Lì per lì (come spesso nei trauma cranici) non sembrano esserci conseguenze serie, la signora è cosciente, parla, ed è anzi proprio il padre del bambino a quasi insistere perché venga chiama un’ambulanza. Poi, invece, la situazione precipita, la signora perde conoscenza, e muore in ospedale. È già una tragedia per tutti: per i familiari della signora, come (e forse persino più) per il papà del bambino, chissà se anche per la percezione del bambino stesso nel trambusto. Ma le coordinate di legge fanno sì che non possa restare solo tragedia umana, e debba invece diventare anche inchiesta penale in Procura, alla quale tocca — all’esito dei primi accertamenti — indagare il padre per omicidio colposo in rapporto all’articolo 40 del codice, «non impedire un evento, che si ha l’obbligo giuridico di impedire, equivale a cagionarlo».
E non è purtroppo solo un «atto dovuto», ma il preludio di un esito fotografato ad esempio dal (non del tuto sovrapponibile) precedente della sentenza di Cassazione del 2010 su un fatto assai meno grave: le lesioni colpose (17 giorni di prognosi) imputate al padre di un bimbo che in sella a una minimoto elettrica aveva «investito» un coetaneo in Sardegna. La norma di riferimento è infatti l’articolo 2047 del codice civile, che sul versante penale rileva ai fini dell’individuazione in capo al padre della «posizione di garanzia»: in caso di danno «cagionato da persona incapace di intendere o di volere», quale appunto è un minore sotto i 14 anni, «il risarcimento è dovuto da chi è tenuto alla sorveglianza dell’incapace», cioè qui dal genitore, «salvo che provi di non aver potuto impedire il fatto».

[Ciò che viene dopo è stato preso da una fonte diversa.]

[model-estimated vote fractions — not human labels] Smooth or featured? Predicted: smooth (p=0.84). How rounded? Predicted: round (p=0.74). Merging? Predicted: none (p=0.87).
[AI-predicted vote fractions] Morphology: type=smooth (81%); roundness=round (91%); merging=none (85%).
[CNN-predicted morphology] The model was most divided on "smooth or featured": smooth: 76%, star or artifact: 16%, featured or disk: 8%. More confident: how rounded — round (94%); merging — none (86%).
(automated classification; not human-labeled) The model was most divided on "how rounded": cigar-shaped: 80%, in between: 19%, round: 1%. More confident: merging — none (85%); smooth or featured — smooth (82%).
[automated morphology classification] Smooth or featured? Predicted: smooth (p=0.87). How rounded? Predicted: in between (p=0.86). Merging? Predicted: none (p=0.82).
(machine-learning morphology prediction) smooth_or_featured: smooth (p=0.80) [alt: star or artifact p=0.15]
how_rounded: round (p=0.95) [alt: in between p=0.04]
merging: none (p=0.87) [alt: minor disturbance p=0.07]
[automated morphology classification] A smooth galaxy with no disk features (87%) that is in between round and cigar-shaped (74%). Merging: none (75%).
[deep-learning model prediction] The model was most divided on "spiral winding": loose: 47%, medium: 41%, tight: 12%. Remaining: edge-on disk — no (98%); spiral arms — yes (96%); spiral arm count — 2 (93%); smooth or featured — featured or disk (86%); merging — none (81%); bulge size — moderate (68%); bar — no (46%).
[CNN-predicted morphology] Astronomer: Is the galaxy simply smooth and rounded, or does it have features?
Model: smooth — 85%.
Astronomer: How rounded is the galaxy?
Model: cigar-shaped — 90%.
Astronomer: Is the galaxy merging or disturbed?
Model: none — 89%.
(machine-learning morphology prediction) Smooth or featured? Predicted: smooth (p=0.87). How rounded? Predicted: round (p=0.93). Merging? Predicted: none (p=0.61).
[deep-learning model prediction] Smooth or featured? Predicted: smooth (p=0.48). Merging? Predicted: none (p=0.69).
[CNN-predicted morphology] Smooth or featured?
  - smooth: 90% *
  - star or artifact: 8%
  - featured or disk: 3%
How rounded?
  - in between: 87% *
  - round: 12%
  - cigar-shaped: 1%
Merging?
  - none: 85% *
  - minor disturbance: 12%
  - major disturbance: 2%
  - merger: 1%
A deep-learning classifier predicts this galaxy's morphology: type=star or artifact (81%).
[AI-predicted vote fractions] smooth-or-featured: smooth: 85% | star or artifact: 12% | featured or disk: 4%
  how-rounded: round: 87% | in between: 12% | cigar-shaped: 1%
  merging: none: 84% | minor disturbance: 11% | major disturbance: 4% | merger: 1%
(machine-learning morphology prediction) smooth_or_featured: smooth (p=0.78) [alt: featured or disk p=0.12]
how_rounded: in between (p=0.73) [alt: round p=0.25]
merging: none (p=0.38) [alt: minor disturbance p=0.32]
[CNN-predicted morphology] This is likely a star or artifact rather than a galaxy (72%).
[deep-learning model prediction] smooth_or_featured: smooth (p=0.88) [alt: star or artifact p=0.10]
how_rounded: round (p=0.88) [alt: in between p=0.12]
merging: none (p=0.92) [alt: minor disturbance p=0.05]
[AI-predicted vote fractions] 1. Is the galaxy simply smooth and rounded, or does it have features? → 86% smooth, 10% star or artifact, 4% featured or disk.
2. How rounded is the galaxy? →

Per la giurisprudenza «non può andare esente da colpa la condotta omissiva del genitore nel non aver adeguatamente sorvegliato l’attività del figlio intrinsecamente pericolosa» in quanto potenzialmente in grado, essendo la bici «in mano a soggetto incapace di rendersi conto della portata delle proprie azioni e di adeguarne l’uso alle condizioni del luogo, di provocare la caduta di soggetti deboli quali anziani e bambini». Impraticabile è il proscioglimento per «tenuità del fatto» su reati con pena minima sotto i 2 anni: l’omicidio colposo va da 5 anni al minimo di 6 mesi, ma il II comma esclude il beneficio se «dalla condotta è derivata, quale conseguenza non voluta, la morte di una persona». Resta solo la possibilità di patteggiare le pena, ridotta a un terzo e con la sospensione condizionale. Ma pesante — nel caso in cui il papà non abbia una qualche copertura assicurativa di quelle più note come «polizza del capofamiglia» — può risultare già solo il versante civilistico con l’impatto economico del prevedibile risarcimento, che le tabelle del tribunale, per una signora come l’87enne, stimano quantomeno sui 200.000 euro.